Zelensky’s White House visit turns sour
Keir Starmer will have been pleased on Thursday after his meetings with Donald Trump managed to avoid any major gaffe or diplomatic incident. There was some relief when Trump chose not to repeat his past comment that Volodymyr Zelensky was a dictator. However, the same cannot be said of Friday’s meeting between Zelensky and the US president. Trump met the Ukrainian president at the door of the White House where he gave reporters a thumbs up ahead of his arrival. However, the mood quickly turned sour when they sat down for initial remarks ahead of talks and a press conference where the pair were expected to sign a US-proposed minerals deal with Ukraine.
Sat in the Oval office, Trump was accompanied by key members of his team including JD Vance and Marco Rubio. The mood music was initially positive as Trump said it would be ‘great’ if he and Zelensky can stop the war between Russia and Ukraine. The exchanges – which spanned 53 minutes – started off constructively with Trump praising Ukraine and Vance stating that Russia had ‘destroyed’ Ukraine. Zelensky in turn spoke about the important role America could play and spoke of how powerful the US was. He shared photos with the president of Ukrainian suffering which led Trump to say it showed how important it was to end the conflict.

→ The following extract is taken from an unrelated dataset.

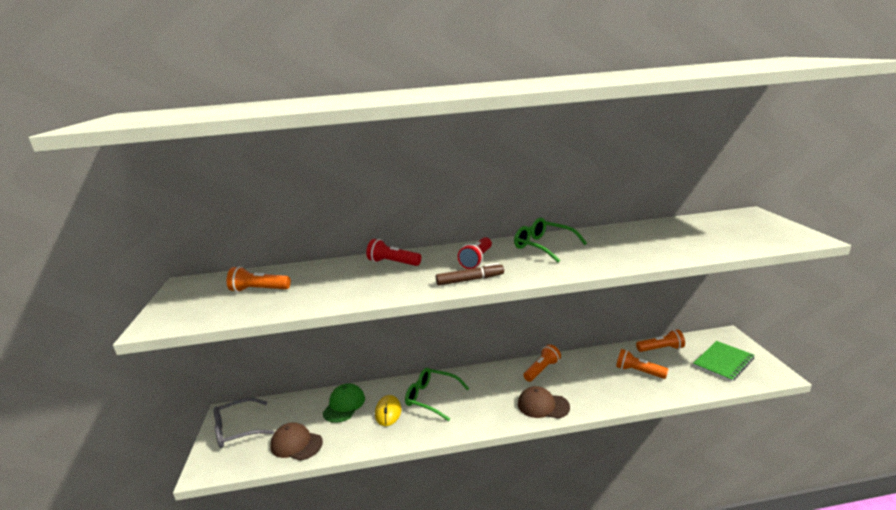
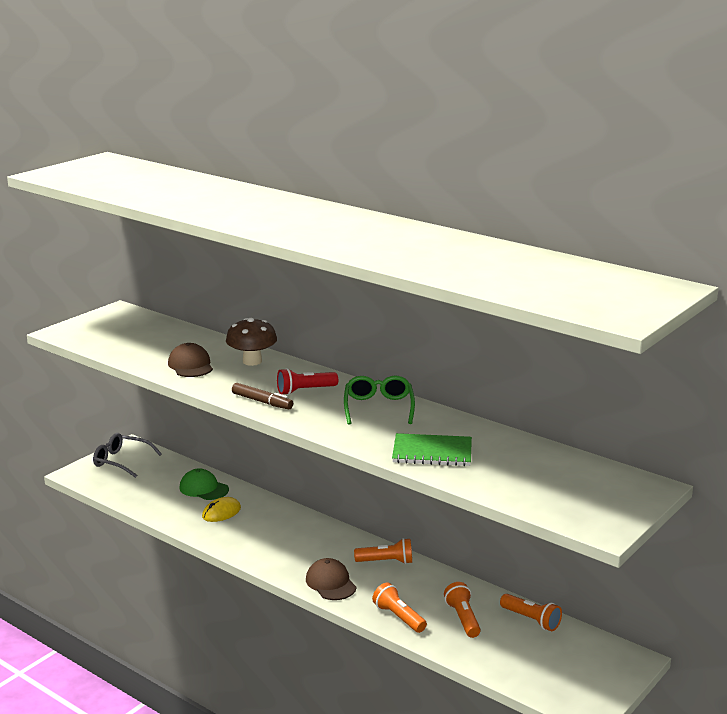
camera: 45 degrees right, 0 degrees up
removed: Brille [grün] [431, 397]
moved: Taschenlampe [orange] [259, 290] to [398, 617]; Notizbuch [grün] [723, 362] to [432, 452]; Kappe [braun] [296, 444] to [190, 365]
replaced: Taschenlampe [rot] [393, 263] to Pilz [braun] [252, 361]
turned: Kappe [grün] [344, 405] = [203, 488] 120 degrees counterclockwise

Zelensky said that there should be ‘no compromises’ with Vladimir Putin when it comes to a ‘peace’ deal. Trump went on to tell the assembled press pack that Nato and Europe need to ‘step up’ and not rush to talk about security when a deal still needed to be done. However, the mood then began to become rather hostile as Vance took issue with Zelensky’s attitude and tone – eventually accusing him of being ‘disrespectful’.
‼️A heated back and forth between @ZelenskyyUa, @POTUS, and @VP now in the Oval. pic.twitter.com/j1YCy4Jm3K
— Misha Komadovsky (@komadovsky) February 28, 2025
This then led to a tense exchange of words between Zelensky, Vance and Trump. Trump accused the Ukrainian leader of ‘gambling with World War Three’ – and suggested he ought to be ‘thankful’. The US president went on to say that Zelensky does not have the ‘cards’ right now adding that the exchange is ‘going to make great television’. Trump added that it would be ‘very hard’ to do business like this. Reporters quote Vance – who has long been sceptical of US funding to Ukraine – of accusing Zelensky of ‘litigating in front of the American media’ – suggesting his comments were ‘disrespectful’: ‘Have you said thank you once?’

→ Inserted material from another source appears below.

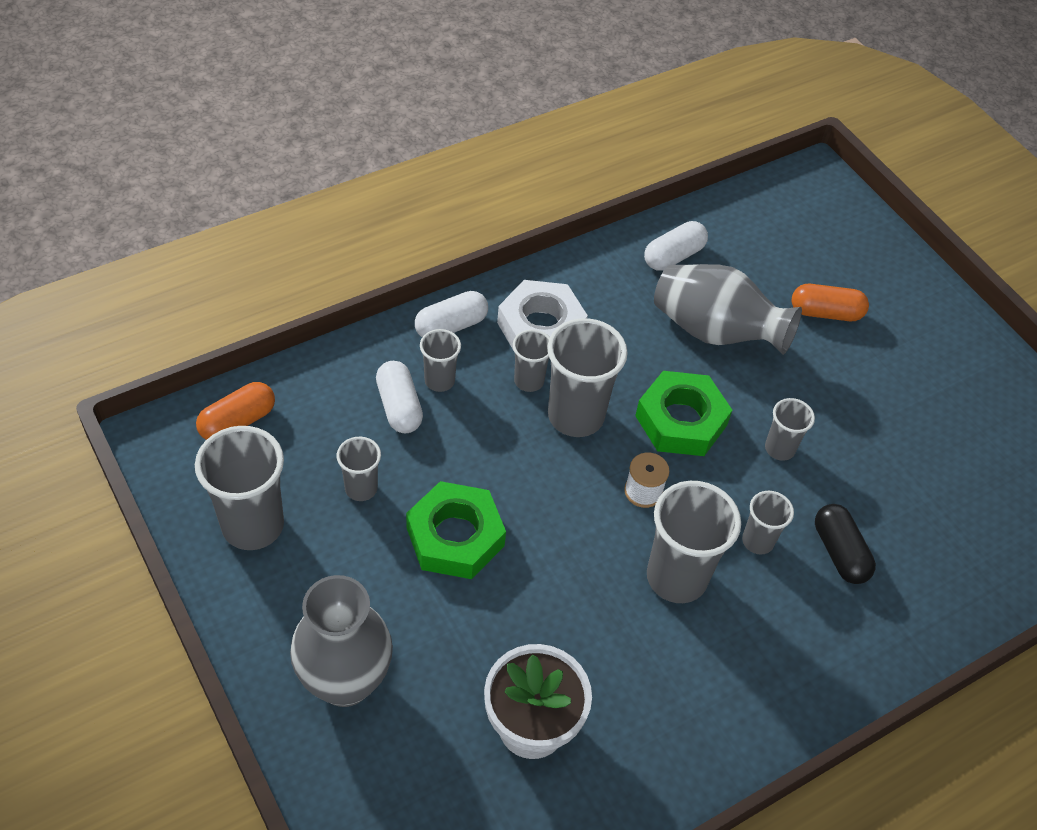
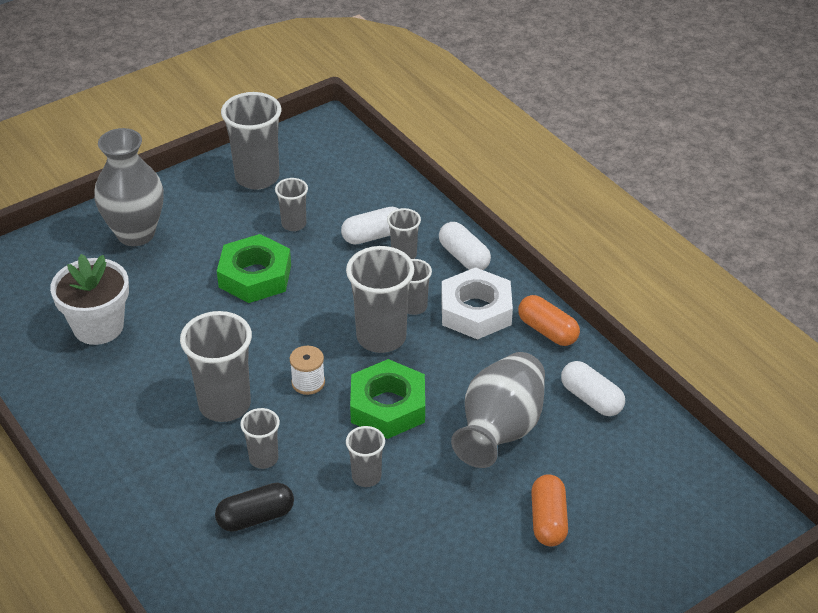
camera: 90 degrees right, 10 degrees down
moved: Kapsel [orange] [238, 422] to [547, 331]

The quite extraordinary exchange points to trouble ahead. Rather than head into private discussions and take part in a press conference, Zelensky’s visit was cut short. Trump has now said he is unsure he can end the conflict – pointing the finger of blame at Zelensky. While Starmer and Emmanuel Macron both had civil meetings with Trump, little was secure in terms of security commitments. If Zelensky’s White House visit turns into a nightmare, European leaders will soon face some tough decisions about their next move. On Sunday, European leaders will gather with Starmer to discuss their next steps. Judging by today’s display, they may have unappetising choices ahead of them.